The sequence of numbers in the order in which they are written by you in the text of the review at the place of the gaps, write down in the answer sheet No. 1 to the right of the task number B8, starting from the first cell.

“The use by the narrator to describe the blizzard of such a lexical means of expression as _____ ("terrible blizzard", "impenetrable darkness"), gives expressive power to the depicted picture, and such paths as _____ ("pain circled me" in sentence 20) and _____ ("the driver began to scream shrillly, like a woman" in sentence 15), convey the drama of the situation described in the text . A technique such as _____ (in sentence 34) enhances the emotional impact on the reader.

TROPE

Trope is a word or expression used figuratively to create artistic image and achieve greater expressiveness. Pathways include techniques such as epithet, comparison, personification, metaphor, metonymy, sometimes referred to as hyperbolas and litotes. No work of art is complete without tropes. The artistic word is polysemantic; the writer creates images, playing with the meanings and combinations of words, using the environment of the word in the text and its sound - all this makes up the artistic possibilities of the word, which is the only tool of the writer or poet.
Note! When creating a trail, the word is always used in a figurative sense.

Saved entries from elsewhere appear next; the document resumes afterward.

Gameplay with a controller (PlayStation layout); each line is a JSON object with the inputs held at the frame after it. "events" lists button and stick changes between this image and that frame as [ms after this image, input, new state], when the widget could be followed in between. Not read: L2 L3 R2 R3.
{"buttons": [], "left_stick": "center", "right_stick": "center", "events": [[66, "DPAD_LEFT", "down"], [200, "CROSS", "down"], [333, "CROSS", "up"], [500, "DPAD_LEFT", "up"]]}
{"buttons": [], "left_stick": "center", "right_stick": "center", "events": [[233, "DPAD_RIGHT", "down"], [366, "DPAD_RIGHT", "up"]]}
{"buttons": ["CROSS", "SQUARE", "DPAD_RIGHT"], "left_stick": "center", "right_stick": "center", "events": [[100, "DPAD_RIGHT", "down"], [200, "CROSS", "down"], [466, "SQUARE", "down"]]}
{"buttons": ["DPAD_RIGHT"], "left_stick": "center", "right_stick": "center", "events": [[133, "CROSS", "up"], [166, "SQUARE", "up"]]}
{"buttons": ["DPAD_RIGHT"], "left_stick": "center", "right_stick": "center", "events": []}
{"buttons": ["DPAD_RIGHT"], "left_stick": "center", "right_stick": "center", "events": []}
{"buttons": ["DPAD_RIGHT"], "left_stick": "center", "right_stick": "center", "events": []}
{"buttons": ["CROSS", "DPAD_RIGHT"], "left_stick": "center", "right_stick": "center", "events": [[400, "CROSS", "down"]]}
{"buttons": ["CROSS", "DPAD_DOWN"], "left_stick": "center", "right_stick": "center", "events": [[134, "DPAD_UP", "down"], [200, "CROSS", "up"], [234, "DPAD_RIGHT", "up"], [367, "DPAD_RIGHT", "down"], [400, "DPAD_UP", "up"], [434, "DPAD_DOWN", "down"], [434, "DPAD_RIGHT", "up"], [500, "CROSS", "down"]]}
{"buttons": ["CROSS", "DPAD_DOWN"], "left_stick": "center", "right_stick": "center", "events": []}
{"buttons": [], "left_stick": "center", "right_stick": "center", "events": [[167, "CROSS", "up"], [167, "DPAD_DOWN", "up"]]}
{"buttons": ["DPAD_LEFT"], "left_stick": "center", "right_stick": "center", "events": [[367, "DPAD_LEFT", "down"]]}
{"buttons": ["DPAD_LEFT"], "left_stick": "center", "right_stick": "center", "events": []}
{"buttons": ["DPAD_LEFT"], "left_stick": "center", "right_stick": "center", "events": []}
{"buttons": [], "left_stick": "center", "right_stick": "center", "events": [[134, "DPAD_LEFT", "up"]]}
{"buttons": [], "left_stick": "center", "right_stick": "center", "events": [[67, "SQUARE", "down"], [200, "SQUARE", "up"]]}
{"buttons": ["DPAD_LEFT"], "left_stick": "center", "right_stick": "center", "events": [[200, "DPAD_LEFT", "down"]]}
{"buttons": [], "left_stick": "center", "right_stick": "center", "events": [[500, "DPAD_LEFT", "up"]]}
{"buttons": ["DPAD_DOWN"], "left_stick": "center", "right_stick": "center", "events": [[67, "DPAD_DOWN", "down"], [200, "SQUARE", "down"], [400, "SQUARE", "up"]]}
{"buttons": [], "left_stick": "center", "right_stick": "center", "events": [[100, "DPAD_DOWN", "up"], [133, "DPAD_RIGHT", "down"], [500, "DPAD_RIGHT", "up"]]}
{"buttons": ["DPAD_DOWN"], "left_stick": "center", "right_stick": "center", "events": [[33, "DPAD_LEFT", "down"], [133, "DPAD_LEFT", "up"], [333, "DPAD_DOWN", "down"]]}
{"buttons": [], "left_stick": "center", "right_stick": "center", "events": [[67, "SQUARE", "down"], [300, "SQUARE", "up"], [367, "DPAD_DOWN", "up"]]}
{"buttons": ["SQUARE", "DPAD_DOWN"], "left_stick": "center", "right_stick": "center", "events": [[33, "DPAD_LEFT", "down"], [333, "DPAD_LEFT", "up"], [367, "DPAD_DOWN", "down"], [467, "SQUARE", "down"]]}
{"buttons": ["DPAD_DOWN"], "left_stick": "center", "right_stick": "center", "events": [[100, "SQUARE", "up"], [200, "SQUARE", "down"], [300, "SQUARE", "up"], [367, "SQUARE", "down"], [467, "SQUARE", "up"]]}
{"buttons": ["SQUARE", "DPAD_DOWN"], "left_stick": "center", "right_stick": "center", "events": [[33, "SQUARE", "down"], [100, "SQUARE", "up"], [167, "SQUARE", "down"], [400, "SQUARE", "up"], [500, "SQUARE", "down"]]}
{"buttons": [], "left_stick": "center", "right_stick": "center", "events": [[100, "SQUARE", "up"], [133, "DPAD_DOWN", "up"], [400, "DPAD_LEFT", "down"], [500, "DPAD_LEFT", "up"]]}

Consider different types trails:

EPITHET(Greek Epitheton, attached) - this is one of the tropes, which is an artistic, figurative definition. An epithet can be:
adjectives: gentle face (S. Yesenin); these poor villages, this meager nature ... (F. Tyutchev); transparent maiden (A. Blok);
participles: edge abandoned(S. Yesenin); frantic dragon (A. Blok); takeoff radiant(M. Tsvetaeva);
nouns, sometimes together with their surrounding context: Here he is, leader without squad(M. Tsvetaeva); My youth! My dove is swarthy!(M. Tsvetaeva).

Each epithet reflects the uniqueness of the author's perception of the world, therefore it necessarily expresses some kind of assessment and has a subjective meaning: a wooden shelf is not an epithet, so there is no artistic definition, a wooden face is an epithet that expresses the impression of the interlocutor speaking about the facial expression, that is, creating an image.
There are stable (permanent) folklore epithets: remote burly kind well done, clear the sun, as well as tautological, that is, epithets-repetitions that have the same root with the word being defined: Oh you, grief is bitter, boredom is boring, mortal! (A. Blok).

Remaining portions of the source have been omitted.